• Teks Bacaan

Itulah beberapa target dan tujuan propaganda keji itu ! Dan merupakan musibah yang lebih besar lagi, adanya segelintir oknum dari kalangan kaum muslimin dan orang-orang yang mengaku muslim menyambut positif propaganda tersebut!! Bahkan mendukung terselenggaranya muktamar-mukatamar yang mereka adakan. Sehingga gaungnya menjadi lebih luas, berlomba-lomba menyambut seruan keji dan konspirasi jahat orang-orang kafir tersebut. Sehingga muncullah ide gila dari seorang yang mengaku muslim, yaitu menerbitkan sebuah kitab yang terangkum di dalamnya tiga kitab suci dalam satu jilid, Al-Qur'an, Taurat dan Injil.

Sungguh, kita tentunya sering membaca firman Allah subhanahu wa Ta'ala.

"Artinya : Itu hanyalah cobaan dari Engkau, Engkau sesatkan dengan cobaan itu siapa yang Engkau kehendaki dan Engkau beri petunjuk kepada siapa yang Engkau kehendaki". [Al-Araaf : 155]

Sebagaimana dimaklumi pintu ijtihad dan takwil terbuka luas yang bukan mustahil dapat menyebabkan pelakunya meyakini perkara yang halal menjadi haram dan perkara yang haram menjadi halal ![3] Hal itu jika ijtihad dan takwil tersebut masih tergolong boleh ! Bagaimana pula bila keduanya tidak bibolehkan !? Maka ijtihad tersebut termasuk ijtihad keji yang bertentangan dengan dasar-dasar aqidah dalam Islam yang sudah dimaklumi secara luas. Walau bagaimanapun juga, tidaklah dibolehkan meninggalkan As-Sunnah dan petunjuk nabi ! Dan wajib hukumnya menolak ijtihad dan takwil yang keliru, apalagi jika tergolong sesat ! Sebaliknya, wajib hukumnya memelihara Dienul Islam dan menepis bentuk-bentuk kejahatan terhadapnya. Hal itu merupakan hak Islam yang wajib dipenuhi dan merupakan konsekuensi ilmu dan iman !

Propaganda ini, mulai dari asal usulnya, slogannya, hakikatnya merupakan musibah terbesar atas kaum muslimin pada hari ini. Merupakan kekufuran yang sangat parah, mencampur adukan Islam dengan kekufuran, hak dengan batil, petunjuk dengan kesesatan, ma'ruf dengan mungkar, sunnah dengan bid'ah serta ketaatan dengan maksiat !

• Data yang Diberikan
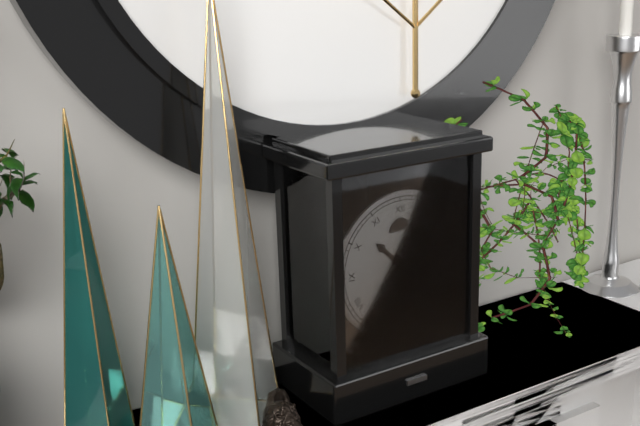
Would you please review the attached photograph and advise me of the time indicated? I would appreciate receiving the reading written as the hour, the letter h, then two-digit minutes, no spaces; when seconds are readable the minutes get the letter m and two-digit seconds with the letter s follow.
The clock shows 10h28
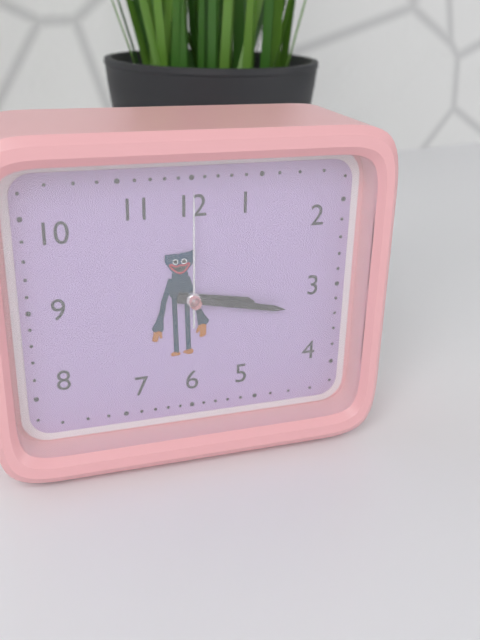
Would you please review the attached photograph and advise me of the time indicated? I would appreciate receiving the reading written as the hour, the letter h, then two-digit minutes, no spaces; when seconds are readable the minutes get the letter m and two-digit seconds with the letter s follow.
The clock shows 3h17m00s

• Soal Latihan
A - Tulis kembali bagian teks bacaan yang dimulai dari kata-kata "Itulah beberapa target" dan berhenti setelah "subhanahu wa Ta'ala.", dengan menukar "kaum muslimin" menjadi "umat Islam".
B - Ringkaslah teks bacaan dalam dua kalimat.

• Hasil Akhir
A -
Itulah beberapa target dan tujuan propaganda keji itu ! Dan merupakan musibah yang lebih besar lagi, adanya segelintir oknum dari kalangan umat Islam dan orang-orang yang mengaku muslim menyambut positif propaganda tersebut!! Bahkan mendukung terselenggaranya muktamar-mukatamar yang mereka adakan. Sehingga gaungnya menjadi lebih luas, berlomba-lomba menyambut seruan keji dan konspirasi jahat orang-orang kafir tersebut. Sehingga muncullah ide gila dari seorang yang mengaku muslim, yaitu menerbitkan sebuah kitab yang terangkum di dalamnya tiga kitab suci dalam satu jilid, Al-Qur'an, Taurat dan Injil.

Sungguh, kita tentunya sering membaca firman Allah subhanahu wa Ta'ala.

B - Teks bacaan mengecam propaganda yang disebutnya keji dan menyayangkan adanya segelintir oknum dari kalangan kaum muslimin yang menyambut serta mendukungnya, hingga muncul ide menerbitkan satu jilid yang memuat Al-Qur'an, Taurat dan Injil. Teks ini menegaskan wajibnya menolak ijtihad dan takwil yang keliru serta memelihara Dienul Islam, dan menyebut propaganda tersebut sebagai musibah terbesar atas kaum muslimin yang mencampuradukkan Islam dengan kekufuran.